§ Excerto selecionado
>>>
Montenegro exclui acordos com Chega

Líder do PSD aproveitou cimeira do PPEem Bruxelas, na semana passada, para esclarecer em definitivo: não vai haver acordo de Governo nem parlamentar com André Ventura.

A preocupação com a ambiguidade do PSD em relação ao Chega tem os dias contados. Há cerca de um mês, o presidente dos sociais-democratas ainda afirmava que só iria clarificar uma eventual política de coligações pós-eleitorais quando houvesse eleições. Mas Luís Montenegro já antecipou a sua decisão. O Nascer do SOL apurou que o líder do PSD aproveitou a cimeira do Partido Popular Europeu (PPE) que antecipou o Conselho Europeu da semana passada, em Bruxelas, para deixar absolutamente claro que não vai haver qualquer acordo ou aliança para a sustentação de uma alternativa governativa com o Chega. A expectativa é que já nos próximos dias (ou, no máximo, semanas) Montenegro assuma essa mesma posição publicamente.

A estratégia de excluir desde já qualquer entendimento com o partido de André Ventura parte da ideia de que, enquanto se mantiver a dúvida sobre se haverá ou não uma coligação à direita, o Chega continuará a capitalizar e a canibalizar votos ao PSD.

As hostes montenegristas esperam, assim, poder fazer o apelo ao voto útil: não havendo entendimento, para o PSD ser alternativa ao PS, os votos têm que cair necessariamente em concentração nos sociais-democratas e não numa dispersão à direita, tanto pelo Chega como pela IL.
<<<
§ Dados armazenados
>>>
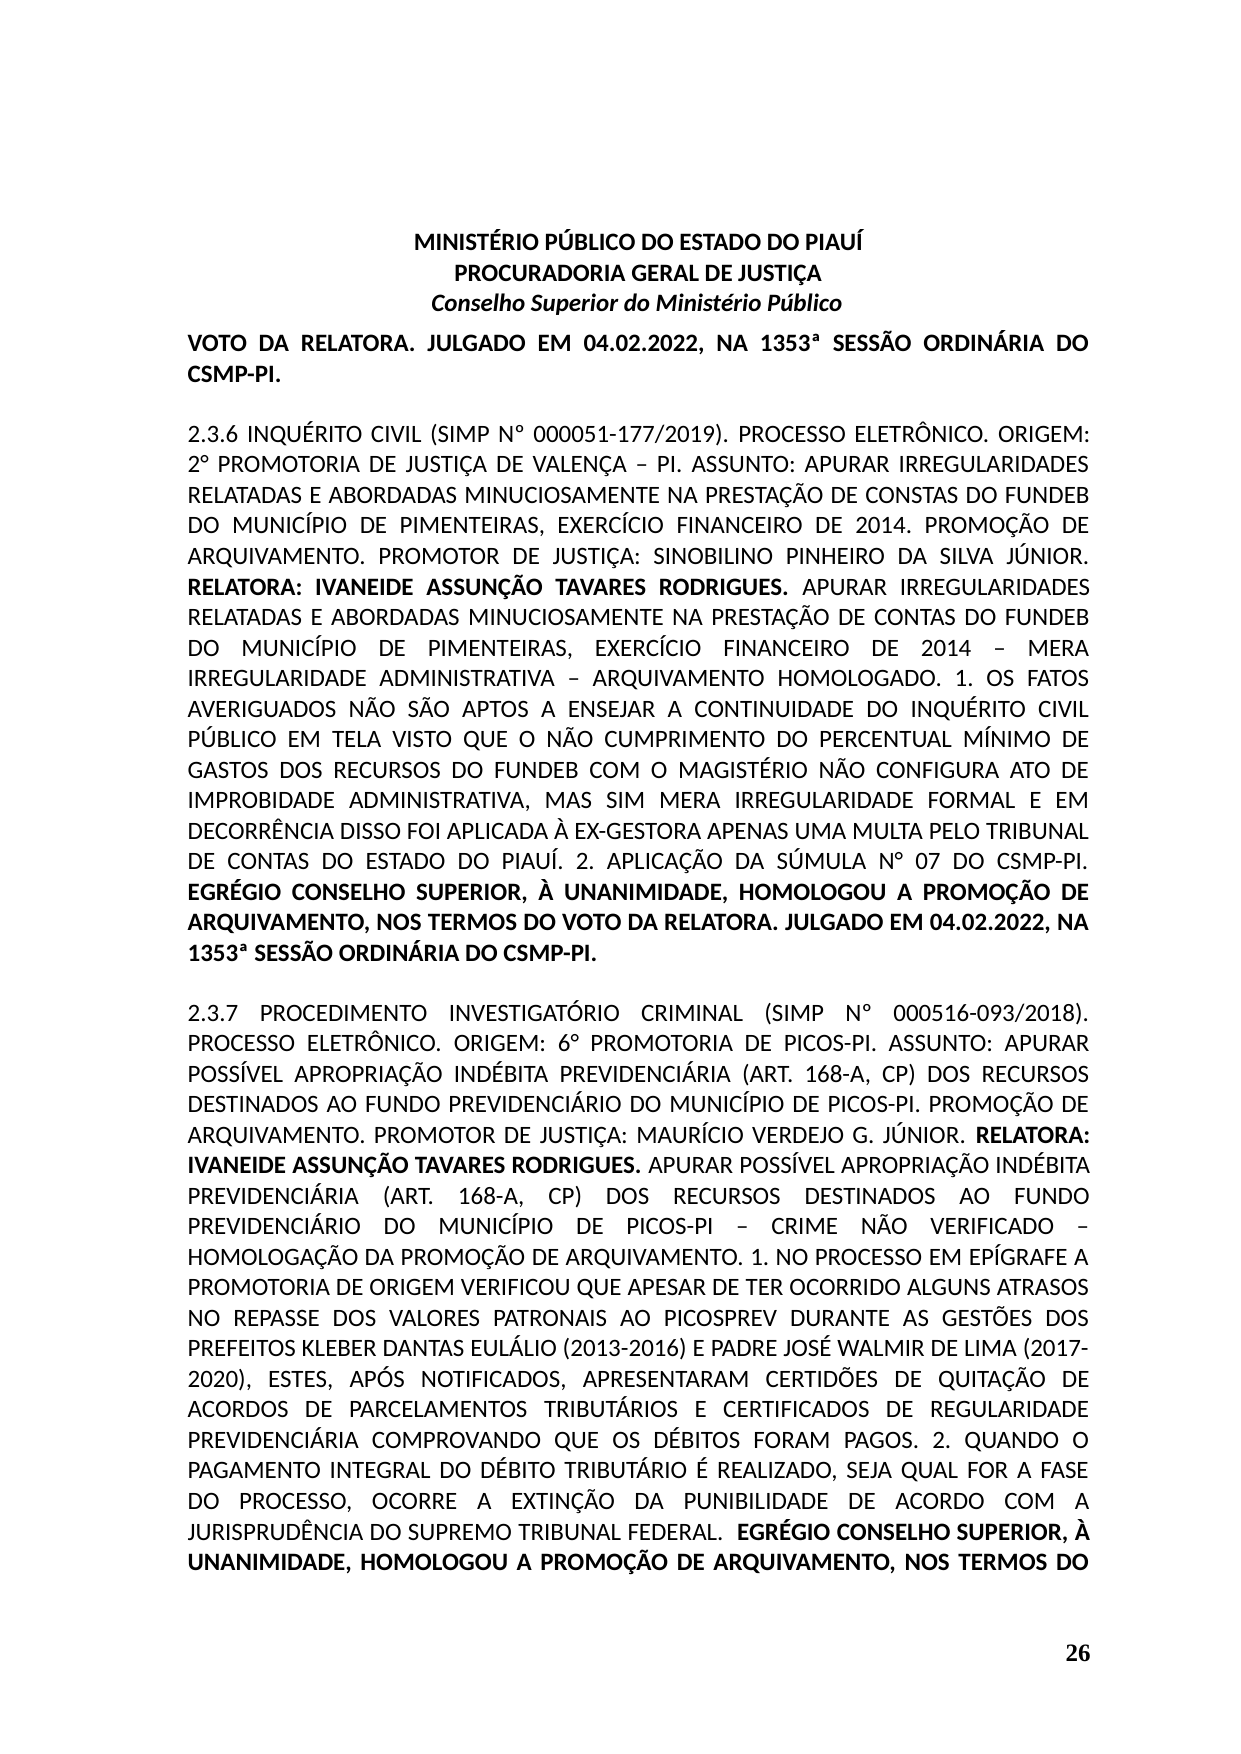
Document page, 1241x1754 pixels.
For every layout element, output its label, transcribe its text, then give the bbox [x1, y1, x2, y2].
<<<
§ Tarefas a realizar
[a] Transcreva, do texto sobre a recusa de acordos do PSD com o Chega, o trecho desde "Líder do PSD aproveitou cimeira" até "com André Ventura.", inclusive.
[b] Apresente a continuação do texto sobre a exclusão de acordos entre o PSD e o Chega a partir do ponto em que termina.
A listagem constitui material à parte, sem relação com o excerto.

§ Respostas por tarefa
[a]
Líder do PSD aproveitou cimeira do PPEem Bruxelas, na semana passada, para esclarecer em definitivo: não vai haver acordo de Governo nem parlamentar com André Ventura.

[b]
Apesar de já ter assegurado que só aceitará ser primeiro-ministro se o PSD ganhar as eleições legislativas e rejeitado publicamente qualquer espécie de ‘geringonça’ à direita no caso de uma vitória socialista, a intervenção de Luís Montenegro na cimeira do PPE  terá sido o primeiro passo para separar as águas e arrumar definitivamente a questão.

Aliás, prova disso mesmo e de que a relação entre os dois partidos já teve dias melhores, foi o debate entre Hugo Soares e André Ventura, na terça-feira à noite, na CNN Portugal, sobre segurança e migrações, na sequência do esfaqueamento mortal de duas portuguesas da comunidade ismaelita por um refugiado afegão, em Lisboa. O ataque no Centro Ismaili fda capital recolocou na ordem do dia as políticas de imigração em Portugal e o secretário-geral do PSD e o presidente do Chega sentaram-se para uma acesa troca de argumentos, com acusações desenfreadas de parte a parte.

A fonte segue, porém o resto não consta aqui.